Вскользь замечу, что все это давало чехам повод считать себя нашими благодетелями. Но едва ли общий объем этих “благодеяний” превысил сотую долю присвоенной ими русской золотой казны.
По этой проторенной дорожке двинулся и я. Шестерка, в которую меня включили, выехала в начале декабря. Из своих спутников я никого раньше не знал, это были три окончивших в Софии гимназиста и два молодых офицера — сапер и казак-атаманец. Они оказались славными ребятами, мы ехали, весело болтая и делясь своими планами на будущее. Не знаю, как у других, но мои планы очень скоро пошли насмарку.

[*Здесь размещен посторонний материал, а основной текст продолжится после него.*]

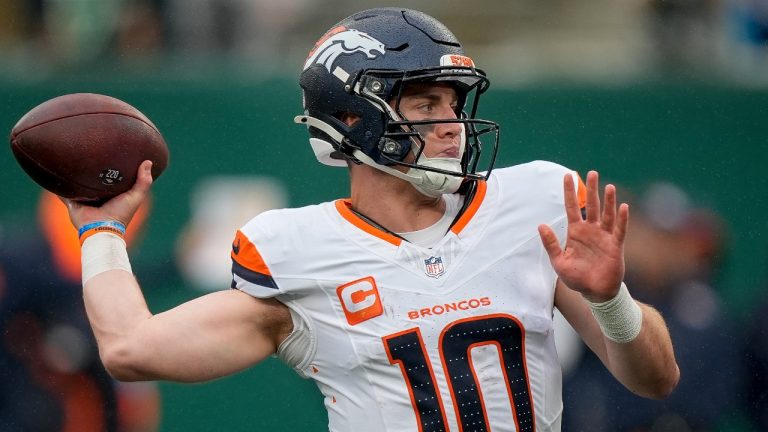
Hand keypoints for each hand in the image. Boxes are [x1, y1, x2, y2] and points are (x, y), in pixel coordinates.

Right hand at [61, 160, 153, 229]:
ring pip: (78, 184)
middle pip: (93, 180)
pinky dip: (59, 186)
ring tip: (70, 158)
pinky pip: (63, 193)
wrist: (102, 228)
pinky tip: (54, 174)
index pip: (112, 178)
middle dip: (91, 169)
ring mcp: (84, 200)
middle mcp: (97, 196)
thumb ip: (143, 181)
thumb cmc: (121, 213)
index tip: (112, 152)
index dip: (112, 167)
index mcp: (112, 194)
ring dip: (74, 176)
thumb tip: (148, 162)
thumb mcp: (136, 196)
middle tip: (88, 151)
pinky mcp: (72, 203)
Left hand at [538, 170, 627, 302]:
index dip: (570, 192)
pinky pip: (620, 230)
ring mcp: (604, 236)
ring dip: (608, 201)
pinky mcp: (615, 245)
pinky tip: (623, 206)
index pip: (572, 207)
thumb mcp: (558, 261)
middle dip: (591, 189)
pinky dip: (622, 219)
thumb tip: (540, 225)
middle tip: (592, 173)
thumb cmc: (576, 277)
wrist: (594, 292)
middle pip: (592, 205)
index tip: (568, 175)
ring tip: (608, 186)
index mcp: (575, 232)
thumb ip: (551, 244)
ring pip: (607, 214)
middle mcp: (591, 231)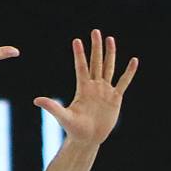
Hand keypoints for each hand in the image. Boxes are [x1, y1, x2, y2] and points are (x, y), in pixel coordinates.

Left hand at [35, 29, 137, 148]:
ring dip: (110, 54)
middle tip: (95, 31)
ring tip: (110, 39)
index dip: (79, 54)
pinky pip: (123, 82)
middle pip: (96, 62)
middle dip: (96, 47)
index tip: (77, 40)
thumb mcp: (63, 117)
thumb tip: (36, 100)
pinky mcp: (115, 98)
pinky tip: (134, 61)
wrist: (88, 139)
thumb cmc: (74, 129)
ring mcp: (105, 91)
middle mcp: (94, 86)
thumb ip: (52, 107)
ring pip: (109, 68)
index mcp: (82, 88)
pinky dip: (129, 72)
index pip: (80, 67)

Последние дни стояла промозглая, холодная погода, пальто у меня не было, и, видно, еще в Софии я простудился. Подъезжая к югославской границе, уже чувствовал себя совсем больным, дальше хуже — меня знобило, болело горло, голова будто налилась свинцом, и я понял, что если в таком состоянии буду продолжать путешествие, то при ночном переходе границы — где надо было по снегу, трудной дорогой, идти пешком около десяти километров — могу подвести всю группу, которая из-за меня рискует засыпаться. И несмотря на уговоры спутников, предлагавших, в случае надобности, даже нести меня на руках, я решил слезть с поезда в Белграде, где имел много друзей, а по выздоровлении присоединиться к следующей группе, которая недели через две должна была выехать из Софии.
В Белградском университете в ту пору училось много моих однокашников по корпусу, с некоторыми из них я переписывался и знал их адреса. К этому времени русские студенты жили здесь уже не в сараях-общежитиях и не в старых трамвайных вагонах, а по нескольку человек сообща нанимали комнаты или небольшие квартиры, одну из которых я легко нашел. Она состояла из двух смежных комнат, и жили в ней шесть человек, в том числе два моих одноклассника — Ростислав Попов125 и Костя Лейман. Мое неожиданное появление их чрезвычайно удивило и обрадовало. Меня тотчас уложили в чью-то постель, напоили горячим чаем и позвали русского врача. Моя болезнь оказалась простой ангиной, через три дня я был совершенно здоров и стал ожидать проезда через Белград очередной партии “чехов”. Лишней кровати не было, но на ночь мы снимали с петель внутреннюю дверь, клали ее на подставки из книг и чемоданов, на подстилку и укрывание каждый жертвовал что мог, и я укладывался на эту импровизированную постель.